5. Desenvolva e utilize ferramentas com governança de dados integrada

Formalize os passos anteriores em uma política interna, mas também utilize tecnologias que já nasceram com essa preocupação. Ferramentas que levam a sério a governança de dados são essenciais para garantir a segurança do processo de ponta a ponta.

Soluções como o software de admissão digital da Empregare, por exemplo, já incorporam essa filosofia ao oferecer funcionalidades como logs de auditoria que registram todas as ações, validação automática de dados para o eSocial e canais seguros como o WhatsApp para o envio de documentos com aceite dos termos de uso e políticas de privacidade.

Essas características não são apenas operacionais; são salvaguardas que materializam os princípios de compliance e blindam a empresa contratante.

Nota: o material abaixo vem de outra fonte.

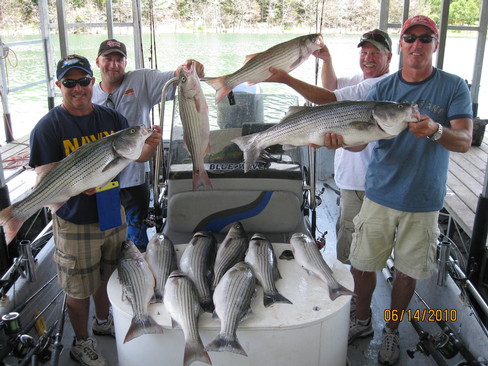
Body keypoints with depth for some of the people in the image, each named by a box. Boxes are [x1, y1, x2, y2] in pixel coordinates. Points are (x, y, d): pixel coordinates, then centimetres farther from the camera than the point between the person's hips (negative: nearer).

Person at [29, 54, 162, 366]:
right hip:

A inteligência artificial a serviço da inteligência humana

A jornada através dos riscos e complexidades da IA no RH, desde os vieses de gênero da Amazon até as demissões automatizadas da Xsolla, nos leva a uma conclusão inevitável: a tecnologia é uma ferramenta, não um oráculo. A busca cega pela eficiência, desprovida de supervisão ética e humana, demonstrou ser um caminho repleto de riscos legais, financeiros e, acima de tudo, humanos.

A abrangente coletânea de artigos do Ministério Público do Trabalho serve como um manifesto contra o determinismo tecnológico. A mensagem central que permeia a obra é a de que a inovação não pode ser um fim em si mesma. O objetivo deve ser sempre conduzir o uso da tecnologia a favor dos seres humanos, e não o contrário. A automação, portanto, deve ser orientada por limites éticos claros e pelo respeito aos preceitos constitucionais da dignidade, igualdade e não discriminação.

Para o profissional de RH, isso representa não uma ameaça, mas uma reafirmação de seu papel estratégico. Em uma era de decisões automatizadas, a capacidade de julgamento, o contexto e a sensibilidade humana tornam-se ainda mais valiosos. Como alertam os especialistas na publicação, é perigoso quando “desprezamos as habilidades do raciocínio humano e passamos a atribuir a julgamentos algorítmicos a palavra única ou final”.

Portanto, o desafio para o RH do futuro não é simplesmente adotar a IA, mas liderar sua implementação de forma consciente. É garantir que a inteligência artificial permaneça a serviço da inteligência humana, usada para ampliar capacidades, eliminar vieses e apoiar decisões, mas nunca para substituir a responsabilidade final que é, e sempre deve ser, intrinsecamente humana.